**What you need to do:**
1: Rewrite the paragraph beginning "If high directionality is needed" in the passage on sub-GHz IoT design as a short bulleted list that keeps its main facts.
2: Name every type of antenna that the passage on sub-GHz IoT design mentions.
3: Answer these questions using the passage on sub-GHz IoT design:
(a) At what fractions of a wavelength may portions of a printed antenna's emitter need to operate?
(b) Which two standards are likely to appear in sub-GHz IoT products?
(c) For what kind of application are the shorter-range protocols best?

─── Given passage ───

If high directionality is needed, chip or whip antennas are not the best option, and a printed antenna will usually be the best option. So, a printed antenna may be recommended, such as a helix antenna. Printed antennas can be engineered to have greater directionality than something like a simple chip or whip antenna, but this is not a common skill held by most IoT designers. These antennas can take up significant board space as they may need to operate at quarter or half wavelengths in certain portions of the emitter, so they can be quite large. In cases where peripherals are minimized, antennas and any other interfaces might be the largest elements on a sub-GHz IoT product.
Sub-GHz wireless coexistence
Sub-GHz products obviously need a digital section, but they may also be used alongside another sub-GHz protocol or a higher frequency protocol. In addition to long-range, low-power sub-GHz protocols, standards like Bluetooth and Wi-Fi are likely to make an appearance in sub-GHz IoT products, particularly if there is a need to connect back to a WLAN or a user’s device (a computer or smartphone). Aside from connecting to a local wireless network or a user’s device in a very short-range mesh network, these shorter-range protocols are best for high bandwidth applications.

─── Extracted information ───

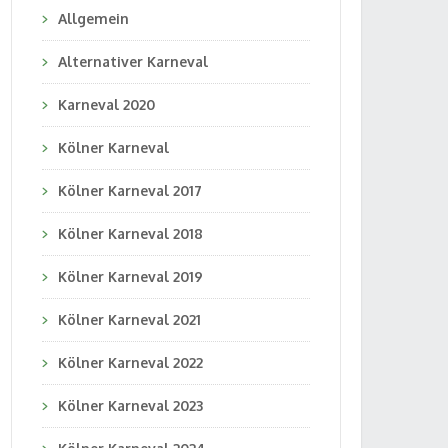
Allgemein
Alternativer Karneval
Karneval 2020
Kölner Karneval
Kölner Karneval 2017
Kölner Karneval 2018
Kölner Karneval 2019
Kölner Karneval 2021
Kölner Karneval 2022
Kölner Karneval 2023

───

**Task answers:**
1:
- Chip and whip antennas are not the best choice when high directionality is needed. A printed antenna, such as a helix antenna, is usually the best option.
- Printed antennas can be engineered for greater directionality than simple chip or whip antennas, but most IoT designers lack this skill.
- Printed antennas can be quite large and take up significant board space, because parts of the emitter may need to operate at quarter or half wavelengths.
- When peripherals are minimized, antennas and other interfaces may be the largest elements on a sub-GHz IoT product.

2:
- Chip antenna
- Whip antenna
- Printed antenna
- Helix antenna

3:
(a) Quarter or half wavelengths.
(b) Bluetooth and Wi-Fi.
(c) High-bandwidth applications.